EXTRACT TO READ
--------
In the Sunshine State at the level of political leadership – at the Premier and Opposition Leader level – it’s a subject that transcends partisanship.
On the ground though there are few issues so fundamentally divisive, pitting country against city, north against south, and east against west.
Mayors from Brisbane and the Gold Coast are strong advocates for it.
But go to Boulia and you will get a very different opposing view as you will from most regional centres.
On talk back radio in Cairns recently the locals were overwhelmingly negative about it.
The issue they are talking about is daylight saving.
Each year when the clocks are put forward an hour down south, the Brisbane media and others who don’t like summer mornings start up their campaign to join the southern states in having daylight saving.
Out roll the old lines about Queensland ‘catching up’ with Sydney and Melbourne and the sarcastic references to curtains fading and hillbilly farmers.
Since the end of the Second World War, Queensland has trialled daylight saving – in 1971 and then again between 1989 and 1992.
A referendum held in February 1992 saw a majority (54%) say “No” to daylight saving with the negative vote understandably strongest in the north and west of the State.
If daylight saving was to be re-introduced in Queensland, it would be an unfair imposition on Queenslanders living in western and northern regions of the state.
The simple fact about daylight saving is that Queensland is too large a state and geographically in the wrong place to make daylight saving work for all.
Of the 5.2 million people who call the Sunshine State home, more than 1.5 million live outside the south east region centred on Brisbane.
Queensland covers an expanse of territory (1.85m square kilometres) the size of western Europe and in longitude time terms extends across one hour of time from east to west.
The state is big enough for both longitude and latitude to play a part in making the concept impractical.
Sub-tropical Brisbane’s coordinates are 27.4705° S, 153.0260° E – meaning before anyone changes the clocks, physically it is still more than 3 degrees east of the GMT +10 hours (Australian Eastern Standard Time) zone.
--------
(A block of data)

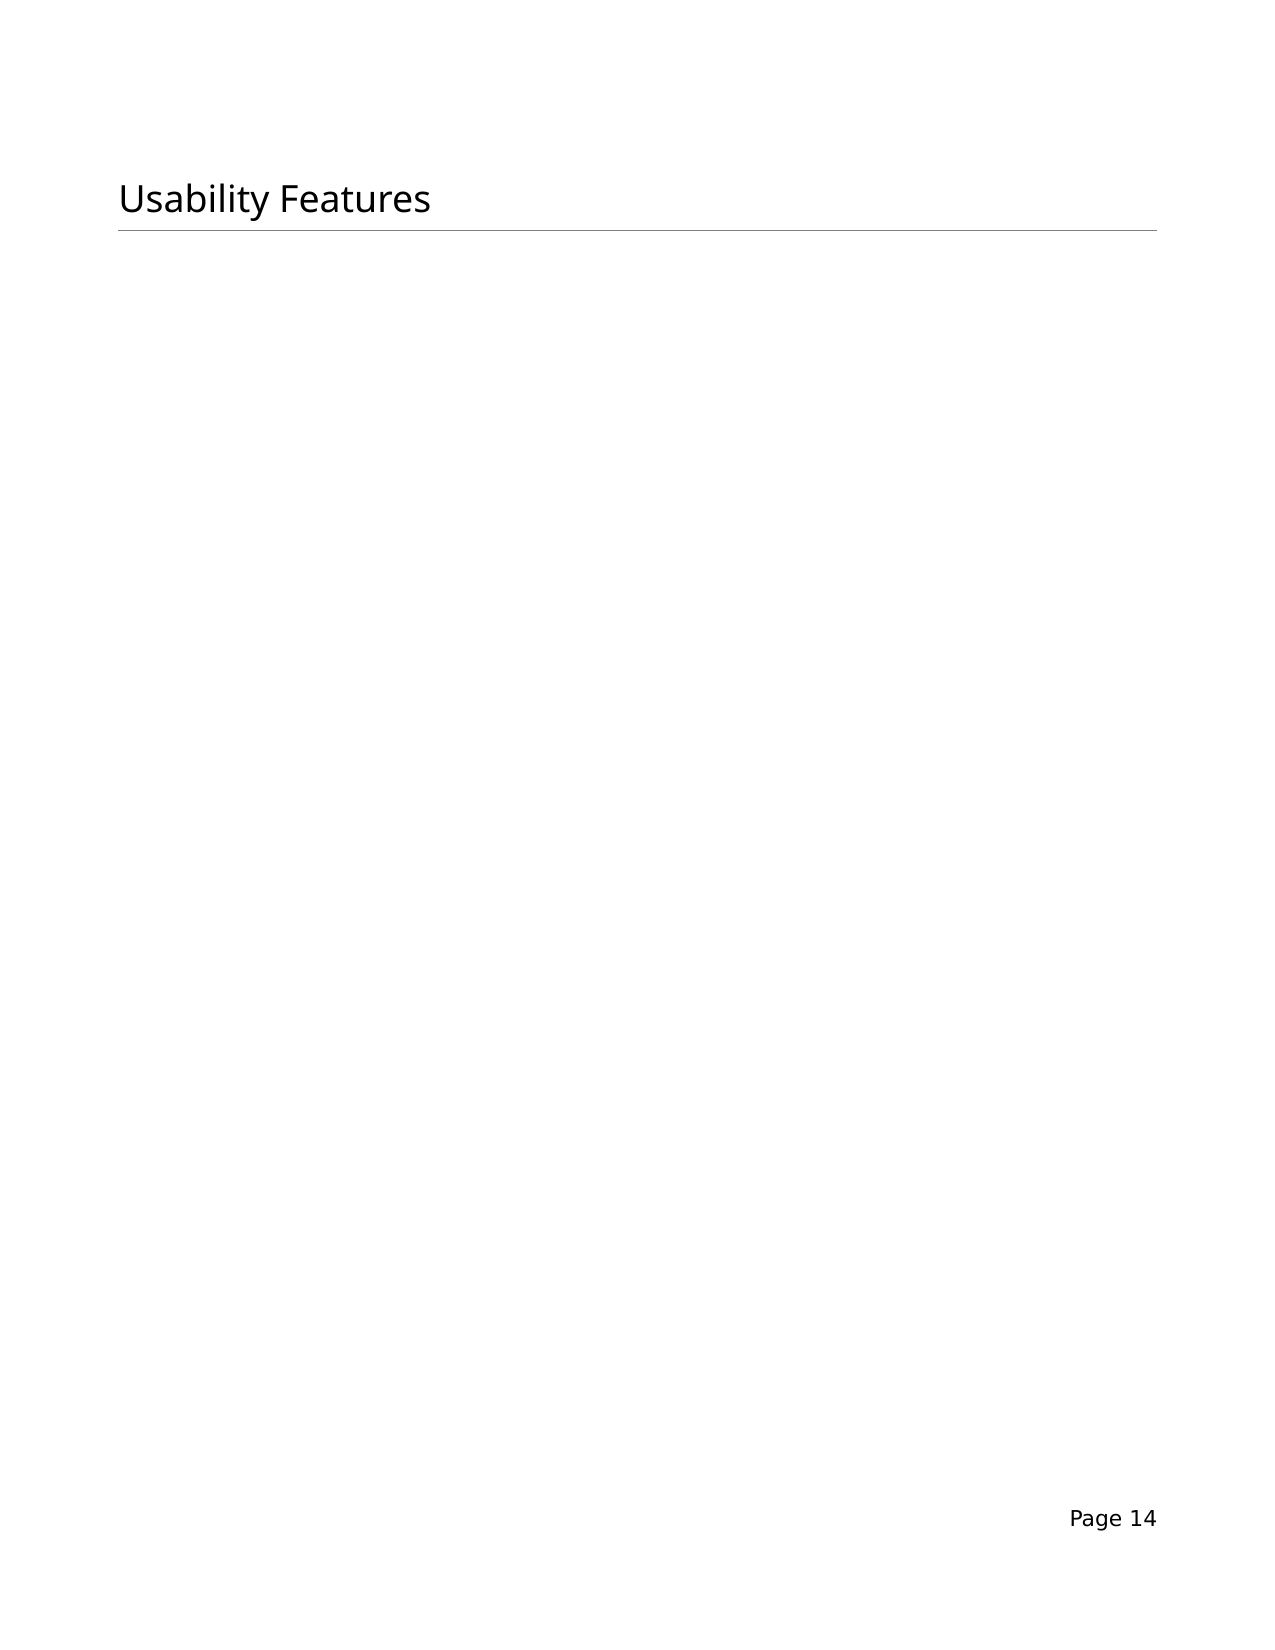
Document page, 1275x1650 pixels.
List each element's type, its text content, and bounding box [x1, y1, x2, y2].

subtitle Usability Features [118, 173, 1157, 230]
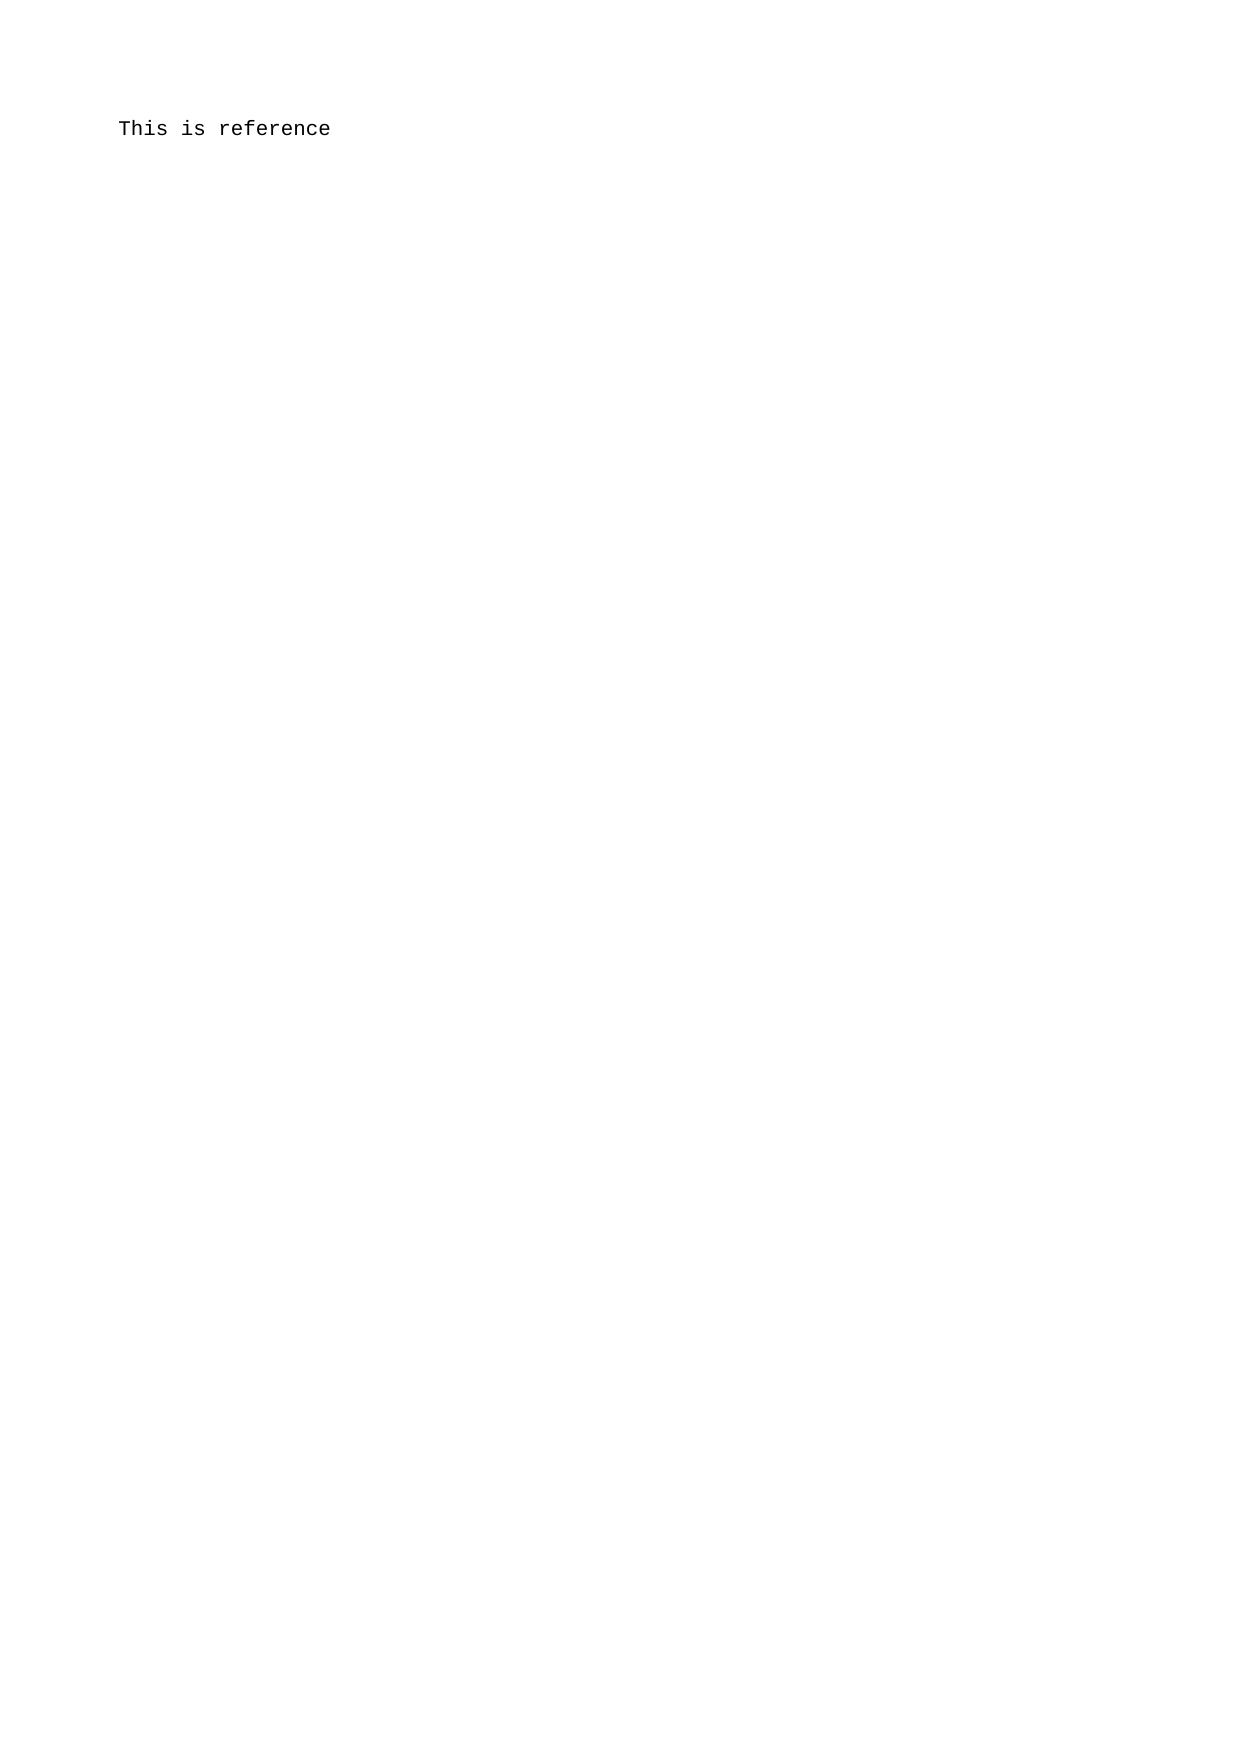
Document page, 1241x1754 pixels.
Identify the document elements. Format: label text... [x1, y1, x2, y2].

text This is reference [118, 118, 1122, 142]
--------
THE PROBLEM
Transcribe the article on daylight saving word for word, beginning at the words "The issue they" and stopping after "and hillbilly farmers.". The entries have no connection to the article on daylight saving.

FINISHED ANSWER
The issue they are talking about is daylight saving.
Each year when the clocks are put forward an hour down south, the Brisbane media and others who don’t like summer mornings start up their campaign to join the southern states in having daylight saving.
Out roll the old lines about Queensland ‘catching up’ with Sydney and Melbourne and the sarcastic references to curtains fading and hillbilly farmers.